Records for processing:
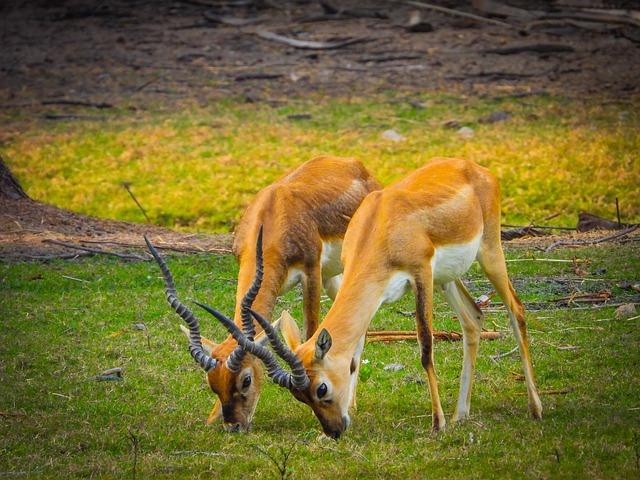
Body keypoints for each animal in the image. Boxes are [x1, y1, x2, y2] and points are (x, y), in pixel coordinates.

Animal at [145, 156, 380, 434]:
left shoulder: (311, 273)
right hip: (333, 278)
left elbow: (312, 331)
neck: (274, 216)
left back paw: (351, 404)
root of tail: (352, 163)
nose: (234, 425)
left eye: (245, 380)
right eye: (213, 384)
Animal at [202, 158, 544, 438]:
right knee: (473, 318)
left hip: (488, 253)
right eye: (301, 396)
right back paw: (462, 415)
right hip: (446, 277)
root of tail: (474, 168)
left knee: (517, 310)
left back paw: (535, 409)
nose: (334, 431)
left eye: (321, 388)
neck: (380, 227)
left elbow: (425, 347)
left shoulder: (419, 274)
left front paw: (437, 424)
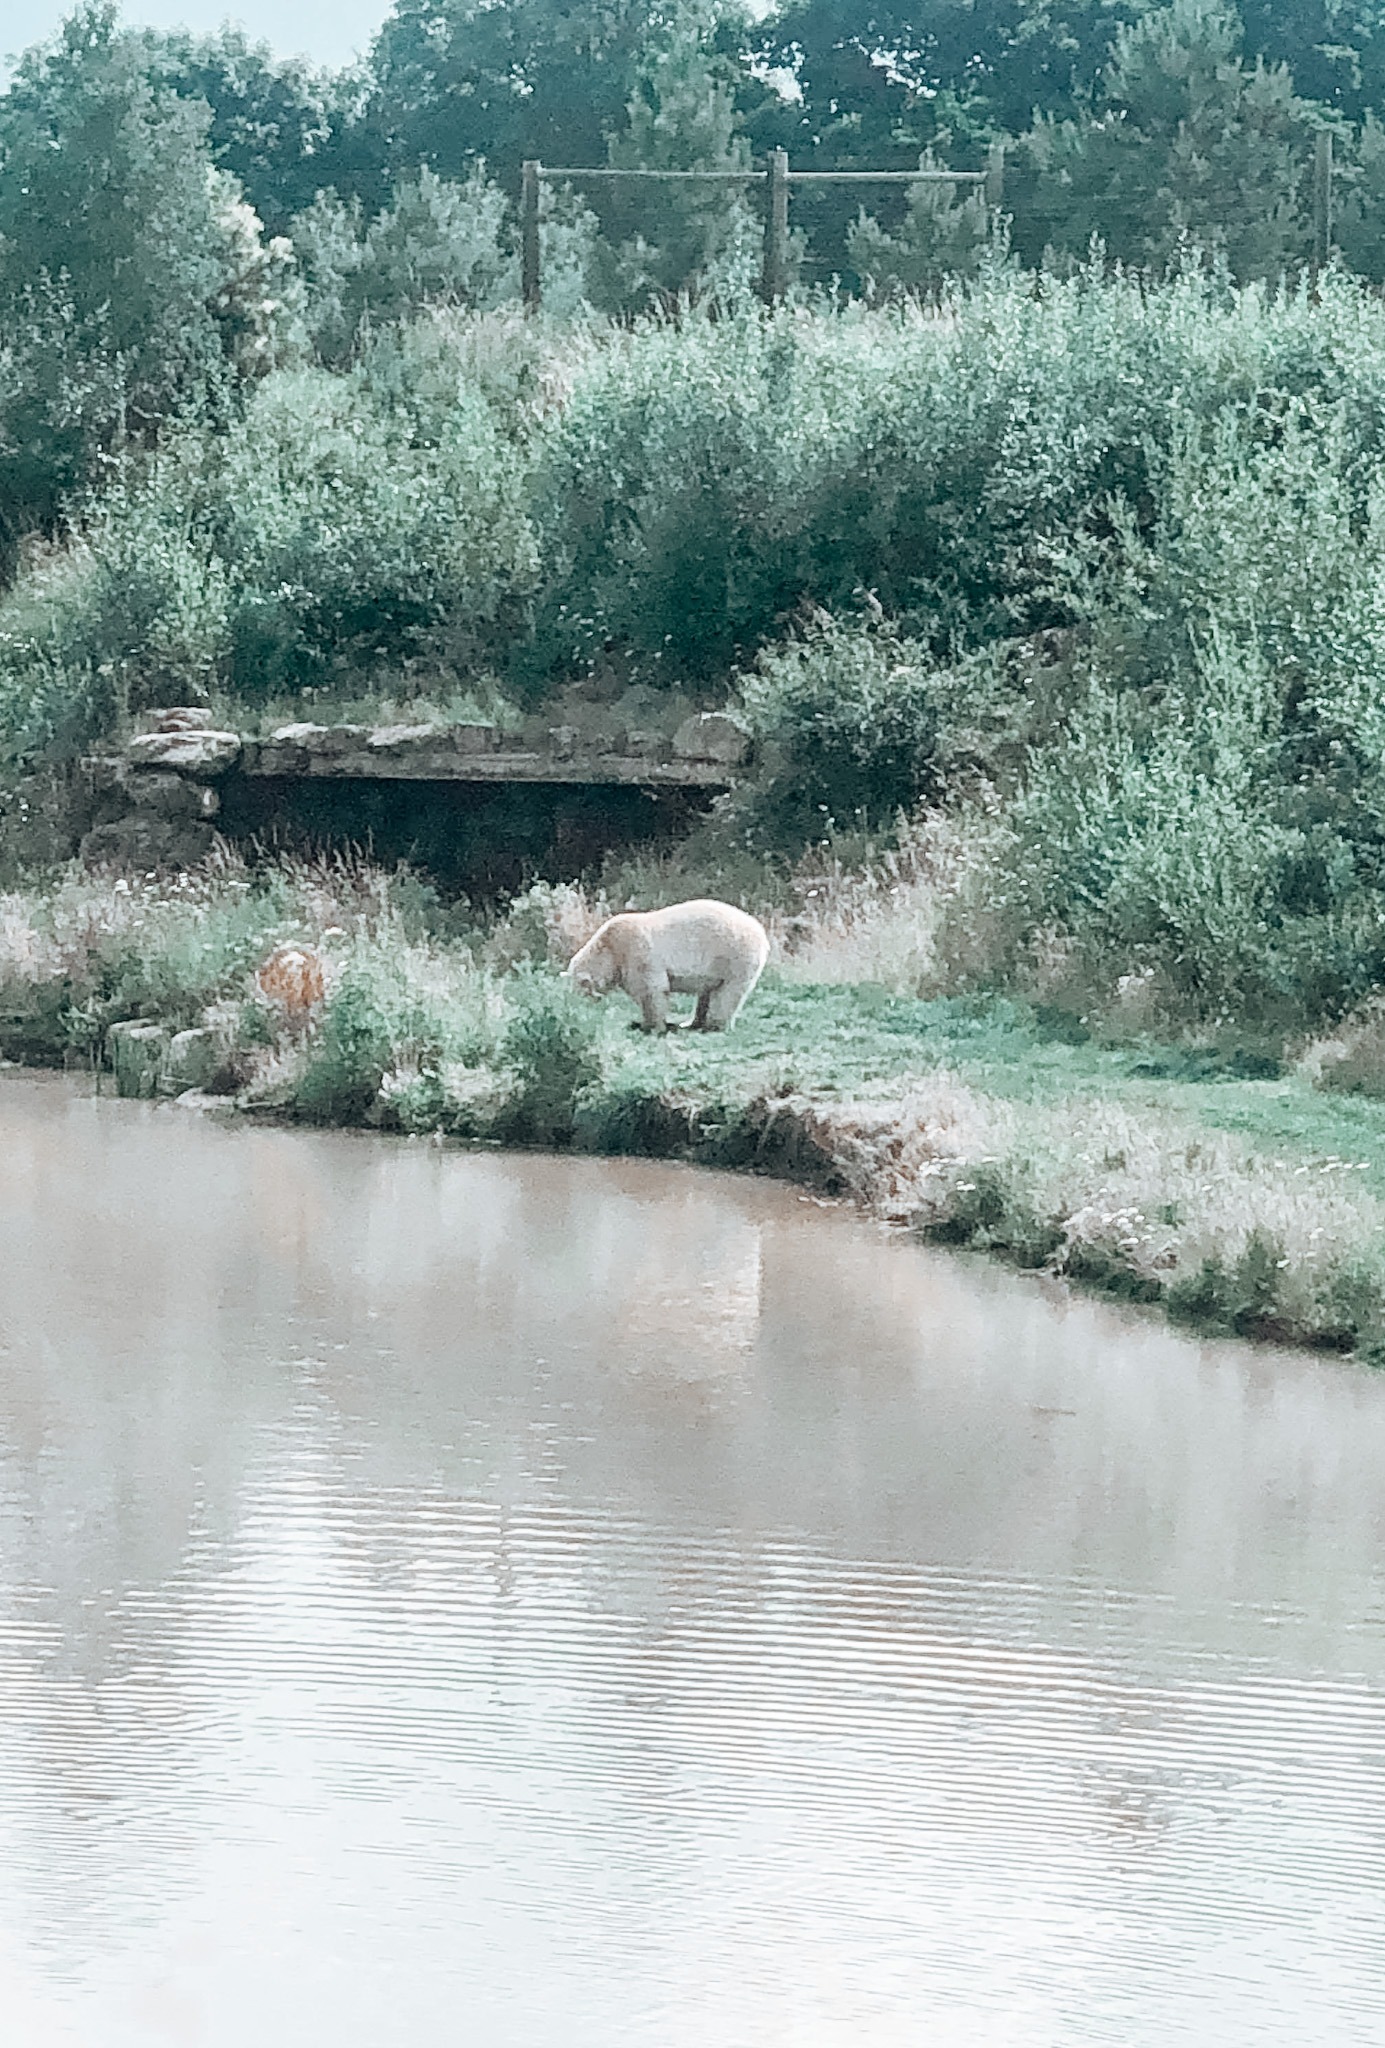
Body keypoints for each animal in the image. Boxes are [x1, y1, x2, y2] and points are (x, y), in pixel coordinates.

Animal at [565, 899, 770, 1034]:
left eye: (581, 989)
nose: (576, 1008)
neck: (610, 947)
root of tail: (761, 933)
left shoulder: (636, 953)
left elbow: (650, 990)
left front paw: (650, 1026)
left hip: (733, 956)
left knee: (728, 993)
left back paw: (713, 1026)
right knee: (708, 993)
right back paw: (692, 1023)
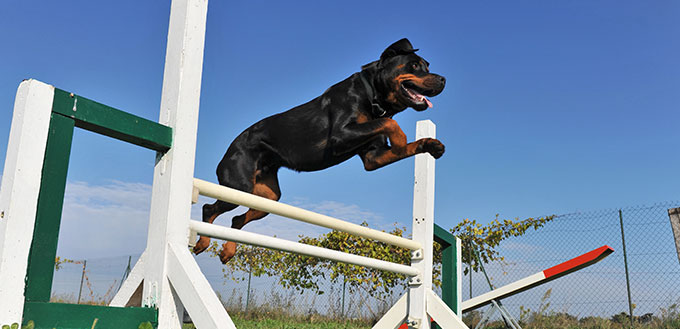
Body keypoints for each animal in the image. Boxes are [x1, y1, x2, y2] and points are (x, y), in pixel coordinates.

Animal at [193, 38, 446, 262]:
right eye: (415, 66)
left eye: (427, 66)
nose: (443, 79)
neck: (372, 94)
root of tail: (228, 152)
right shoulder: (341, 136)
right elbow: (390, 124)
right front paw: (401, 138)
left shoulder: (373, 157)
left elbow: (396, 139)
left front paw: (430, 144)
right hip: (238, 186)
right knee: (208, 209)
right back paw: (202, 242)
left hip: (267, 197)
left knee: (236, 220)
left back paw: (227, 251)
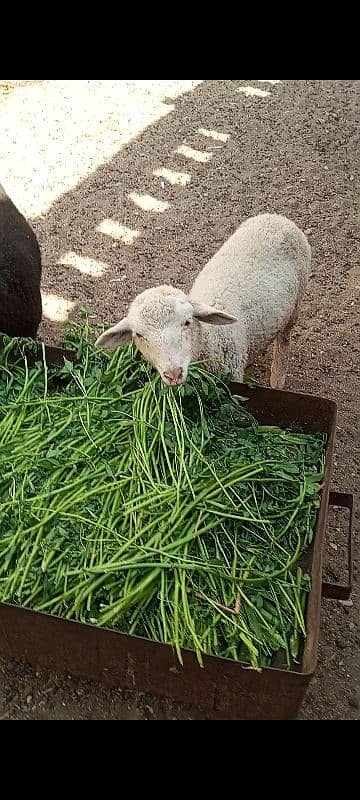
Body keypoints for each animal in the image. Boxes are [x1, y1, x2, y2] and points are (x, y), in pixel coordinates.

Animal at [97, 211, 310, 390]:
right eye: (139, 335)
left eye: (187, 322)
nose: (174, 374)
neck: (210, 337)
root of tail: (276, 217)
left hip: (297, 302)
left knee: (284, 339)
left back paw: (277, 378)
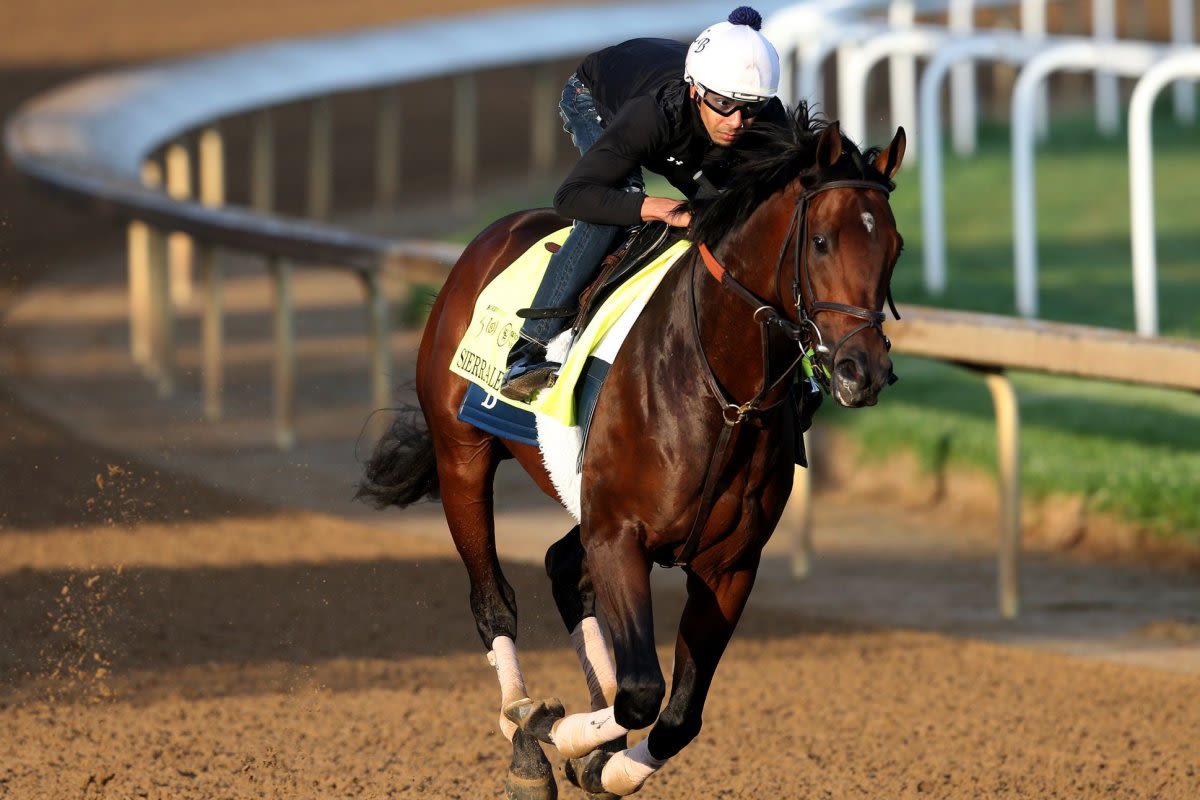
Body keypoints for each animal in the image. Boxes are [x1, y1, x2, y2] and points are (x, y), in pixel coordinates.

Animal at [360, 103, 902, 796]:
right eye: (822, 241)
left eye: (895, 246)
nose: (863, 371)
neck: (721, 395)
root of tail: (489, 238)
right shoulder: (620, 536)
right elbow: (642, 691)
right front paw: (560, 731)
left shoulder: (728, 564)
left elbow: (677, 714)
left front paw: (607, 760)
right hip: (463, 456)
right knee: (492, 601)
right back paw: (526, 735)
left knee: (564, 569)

How to complete this task: All lines with the word "back" need to be copied from the data above.

Output for this exercise:
left back paw: (351, 404)
right back paw: (462, 415)
left back paw: (535, 409)
left back paw: (713, 1026)
right back paw: (692, 1023)
right back paw: (202, 242)
left back paw: (227, 251)
left back paw: (277, 378)
right back paw: (526, 735)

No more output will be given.